▸ **MATERIAL TO PROCESS**
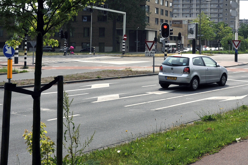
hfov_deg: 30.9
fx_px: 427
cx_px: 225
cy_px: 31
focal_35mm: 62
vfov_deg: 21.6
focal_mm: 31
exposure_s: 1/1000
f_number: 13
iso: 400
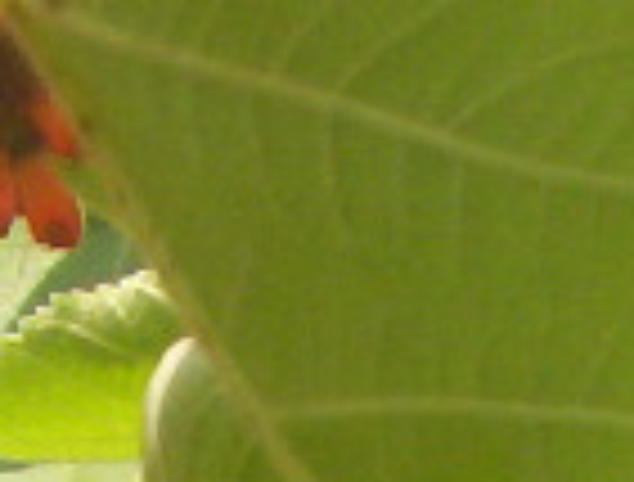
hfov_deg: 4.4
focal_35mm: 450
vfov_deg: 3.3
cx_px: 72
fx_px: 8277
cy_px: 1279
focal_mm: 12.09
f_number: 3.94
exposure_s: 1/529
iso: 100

▸ **YOUR INSTRUCTIONS**
Print, please, exactly the lines from the one holding "exposure_s: 1/1000" through the final line of the data, both included, while leaving out each picture.

▸ **REPLY TO THE TASK**
exposure_s: 1/1000
f_number: 13
iso: 400
hfov_deg: 4.4
focal_35mm: 450
vfov_deg: 3.3
cx_px: 72
fx_px: 8277
cy_px: 1279
focal_mm: 12.09
f_number: 3.94
exposure_s: 1/529
iso: 100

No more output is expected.